As far as the audience goes they need to understand that their behaviour has a price tag attached to it. Someone has to pay for cleanup and a festival organisation will recoup the money somewhere; most likely your ticket price. No one likes to sit on a waste dump so try to keep the festival site (relatively) clean. I hope you agree with me so why do you litter when you're at a festival site? Don't tell me you're too wasted (...) to think about it. 

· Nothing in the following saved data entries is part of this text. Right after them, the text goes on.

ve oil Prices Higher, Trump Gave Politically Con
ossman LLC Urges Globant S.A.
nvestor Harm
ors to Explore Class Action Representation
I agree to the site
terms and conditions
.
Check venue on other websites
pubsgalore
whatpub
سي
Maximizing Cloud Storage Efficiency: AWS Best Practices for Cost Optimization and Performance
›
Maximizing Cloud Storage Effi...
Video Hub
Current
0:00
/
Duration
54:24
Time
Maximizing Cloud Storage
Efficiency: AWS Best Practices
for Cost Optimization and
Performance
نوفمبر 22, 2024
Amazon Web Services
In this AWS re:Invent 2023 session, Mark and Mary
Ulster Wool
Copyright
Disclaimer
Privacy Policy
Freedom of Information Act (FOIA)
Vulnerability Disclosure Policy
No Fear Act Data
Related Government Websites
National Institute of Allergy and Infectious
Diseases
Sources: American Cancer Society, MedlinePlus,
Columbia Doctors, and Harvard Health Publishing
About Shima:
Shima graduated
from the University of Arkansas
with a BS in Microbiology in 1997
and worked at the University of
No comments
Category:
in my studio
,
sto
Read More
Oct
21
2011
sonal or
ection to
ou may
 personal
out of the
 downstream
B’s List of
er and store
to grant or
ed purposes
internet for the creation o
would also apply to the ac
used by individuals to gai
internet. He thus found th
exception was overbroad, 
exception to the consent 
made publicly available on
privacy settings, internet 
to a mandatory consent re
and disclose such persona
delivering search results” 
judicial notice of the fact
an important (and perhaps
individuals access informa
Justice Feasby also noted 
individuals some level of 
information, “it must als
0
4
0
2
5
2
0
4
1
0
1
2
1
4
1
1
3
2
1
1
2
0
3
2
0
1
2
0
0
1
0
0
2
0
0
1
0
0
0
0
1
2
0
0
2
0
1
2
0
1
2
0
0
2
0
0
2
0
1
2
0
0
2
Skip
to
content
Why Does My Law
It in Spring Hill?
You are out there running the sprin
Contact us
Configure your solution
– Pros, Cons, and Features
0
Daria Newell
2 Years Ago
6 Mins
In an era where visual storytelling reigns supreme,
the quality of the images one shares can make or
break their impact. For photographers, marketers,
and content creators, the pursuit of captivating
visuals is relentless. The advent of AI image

Great green initiative from festivals

Great green initiative from festivals

So, this summer we'll all pick up the cr*p we've created when at a festival site. We promise to throw everything in the bins provided and we promise to take our tents back home with us so we can reuse them again. And again! Let's start a culture change. Somehow I need to think of the South Koreans who made it to the semi final in the 2002 football World Cup. Huge crowds gathered to watch the game and afterwards they made sure they took all their stuff with them, leaving behind a clean place. So perhaps we need a Korean approach at festivals: a change of culture!  

Over the years festivals have launched initiatives such as 'love your tent', 'leave no trace', and 'pack it in, pack it out'. Great initiatives but the real struggle is to convince the audience to participate. Let's hope 2015 will be the year that we start loving our tent and we pack it in and out so that we don't leave a trace. Please!